Provided records: Begin

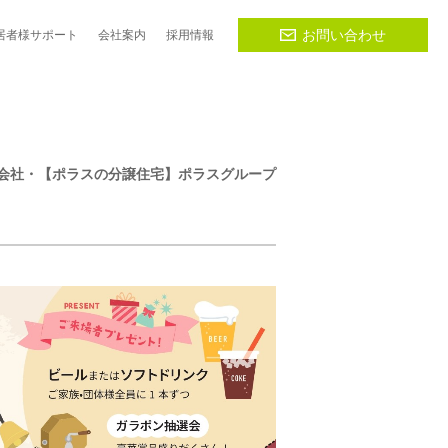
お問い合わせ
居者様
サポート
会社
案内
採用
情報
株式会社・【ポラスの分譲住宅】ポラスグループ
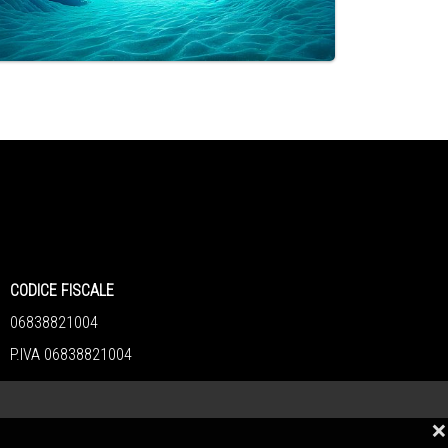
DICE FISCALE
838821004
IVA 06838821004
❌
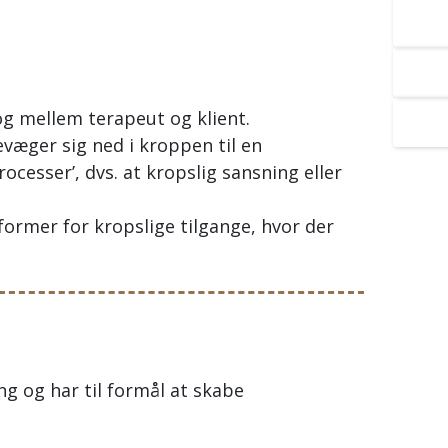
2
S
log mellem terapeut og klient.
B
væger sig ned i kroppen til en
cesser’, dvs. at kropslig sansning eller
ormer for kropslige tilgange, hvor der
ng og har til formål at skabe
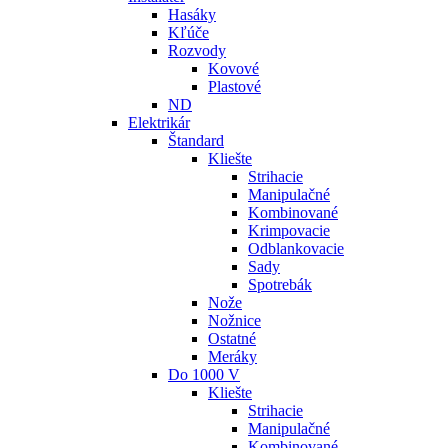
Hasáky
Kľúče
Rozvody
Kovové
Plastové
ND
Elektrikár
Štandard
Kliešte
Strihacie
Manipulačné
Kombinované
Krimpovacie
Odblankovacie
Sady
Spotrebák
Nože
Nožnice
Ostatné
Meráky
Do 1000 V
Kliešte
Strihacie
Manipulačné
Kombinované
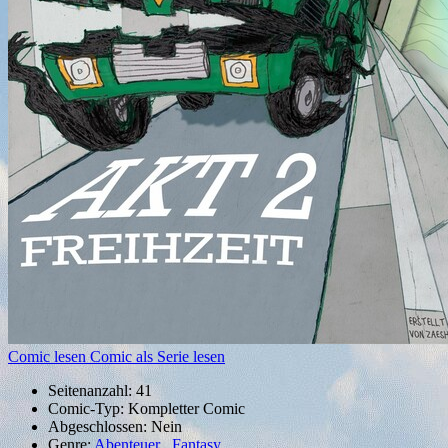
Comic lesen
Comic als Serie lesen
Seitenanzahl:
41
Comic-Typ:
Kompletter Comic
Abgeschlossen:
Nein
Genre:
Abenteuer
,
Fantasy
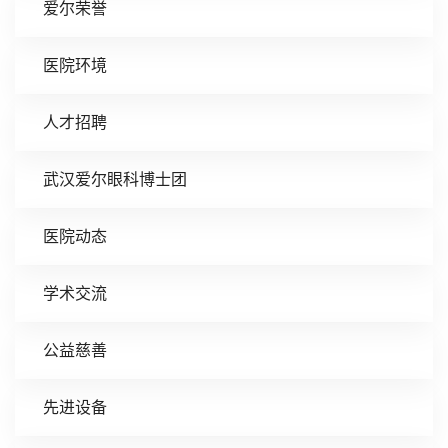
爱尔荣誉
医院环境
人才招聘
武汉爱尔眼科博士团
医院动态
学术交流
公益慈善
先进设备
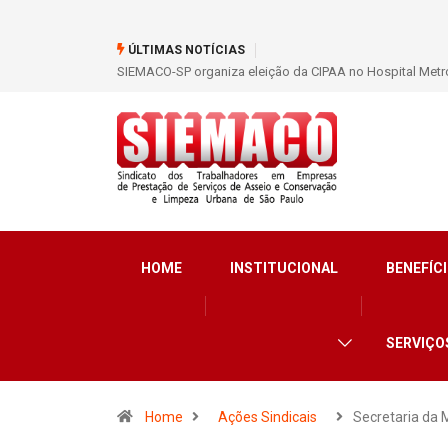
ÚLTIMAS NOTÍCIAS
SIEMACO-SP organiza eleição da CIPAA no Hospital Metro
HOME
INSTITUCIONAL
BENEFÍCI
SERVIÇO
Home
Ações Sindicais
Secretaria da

Provided records: End

Task brief ▸
In the rows running from the line that contains "ÚLTIMAS NOTÍCIAS" through the end of the rows, inclusive, swap "Ações Sindicais" for "Notícias Sindicais". Write out only those lines, with everything else unchanged.

Answer section ▸
ÚLTIMAS NOTÍCIAS
SIEMACO-SP organiza eleição da CIPAA no Hospital Metro
HOME
INSTITUCIONAL
BENEFÍCI
SERVIÇO
Home
Notícias Sindicais
Secretaria da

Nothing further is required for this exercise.